# What needs to be done
Copy the concert column starting with "First off, there’s" and going on through "at the door.", renaming "bouquet" to "collection".

Visiting Orchestras, Polish Exiles and a Brass Band

music festival

Gail Wein
April 30, 2019

Flowers burst into bloom, trees are green and skies are blue. It’s May in New York City and live performances abound.

Visiting orchestras from around the country bring exciting programs to our fair city. The Pittsburgh Symphony comes to Lincoln Center on May 19. Though you may not think of Pittsburgh as a hotbed of orchestral music the conductor Manfred Honeck and the pianist Till Fellner (performing Beethoven’s “Emperor” Concerto) are as good as it gets. Coming up the pike from Washington DC, the National Symphony Orchestra and its music director Gianandrea Noseda bring two beefy, rarely heard works to the Carnegie stage, Rossini’s “Stabat Mater” and the “Dante Symphony” by Liszt, also on May 19. Michael Tilson Thomas leads the New World Symphony – an astoundingly superb training ground for post-graduate orchestral musicians – in two programs at Carnegie Hall. May 1 features the indominable pianist Yuja Wang in Prokofiev’s Piano Concerto No. 5, and May 2 showcases music by Schubert alongside compositions by MTT himself.

The prolific Polish-Jewish composer Mieczyslaw Weinberg would be turning 100 this year, and one of the celebrations of his centennial is on May 19 (yes, there seem to be many concerts happening on this same day), at Stephen Wise Free Synagogue. The program features Weinberg’s “24 Preludes for Solo Cello” and Modest Mussorgsky’s “Pictures at an Exhibition”. Music by another composer exiled from his native Poland, Karol Rathaus, will be highlighted at Carnegie’s Weill Recital Hall on May 3. In his Carnegie debut, the pianist Daniel Wnukowski performs Rathaus’ music alongside works by Handel and Chopin.

A terrific program on May 8 puts the music of Harry Burleigh in context in a program that also includes compositions by William Grant Still and Florence Price. Urban Playground Chamber Orchestra performs this program of works by African-American composers at the Schomburg Center for research in Black Culture in Harlem. And finally, in the category of not-quite-classical-but-it’s-classical-to-me, the Rebirth Brass Band brings their vivacious rhythms up from New Orleans for a crowd-pleasing show at Symphony Space on May 11.

Enjoy the flowers, the blue skies AND the live music!

Keyboard Fans: we’ve got you covered!

Violin Key spring

Gail Wein
March 31, 2019

April showers brings….lots of phenomenal pianists to stages all around New York.

First off, there’s “In Visible Roads”, co-hosted by Metropolis Ensemble & BLUEPRINTS Piano Series. This brand-new innovative festival brings together top-notch pianists from both the classical and jazz disciplines, paired with other instrumentalists and composers. The result is a bouquet of eclectic programs with a stimulating array of music. The series is already underway, and April performances include RighteousGIRLS (Gina Izzo, flute & Erika Dohi, piano) performing selections that make use of multi-track layering and improvisation (April 2), Lisa Moore, one of the best contemporary classical pianists in existence (April 11), Aaron Diehl, one of the most versatile jazz pianists around (April 17), and several other intriguing programs. All of the performances are at Metropolis’s space on Rivington Street in lower Manhattan. Tickets available at Metropolis’s website and at the door.

# Provided material
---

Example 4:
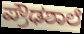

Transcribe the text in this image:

ಪ್ರೌಢಶಾಲೆ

# Result of this exercise
First off, there’s “In Visible Roads”, co-hosted by Metropolis Ensemble & BLUEPRINTS Piano Series. This brand-new innovative festival brings together top-notch pianists from both the classical and jazz disciplines, paired with other instrumentalists and composers. The result is a collection of eclectic programs with a stimulating array of music. The series is already underway, and April performances include RighteousGIRLS (Gina Izzo, flute & Erika Dohi, piano) performing selections that make use of multi-track layering and improvisation (April 2), Lisa Moore, one of the best contemporary classical pianists in existence (April 11), Aaron Diehl, one of the most versatile jazz pianists around (April 17), and several other intriguing programs. All of the performances are at Metropolis’s space on Rivington Street in lower Manhattan. Tickets available at Metropolis’s website and at the door.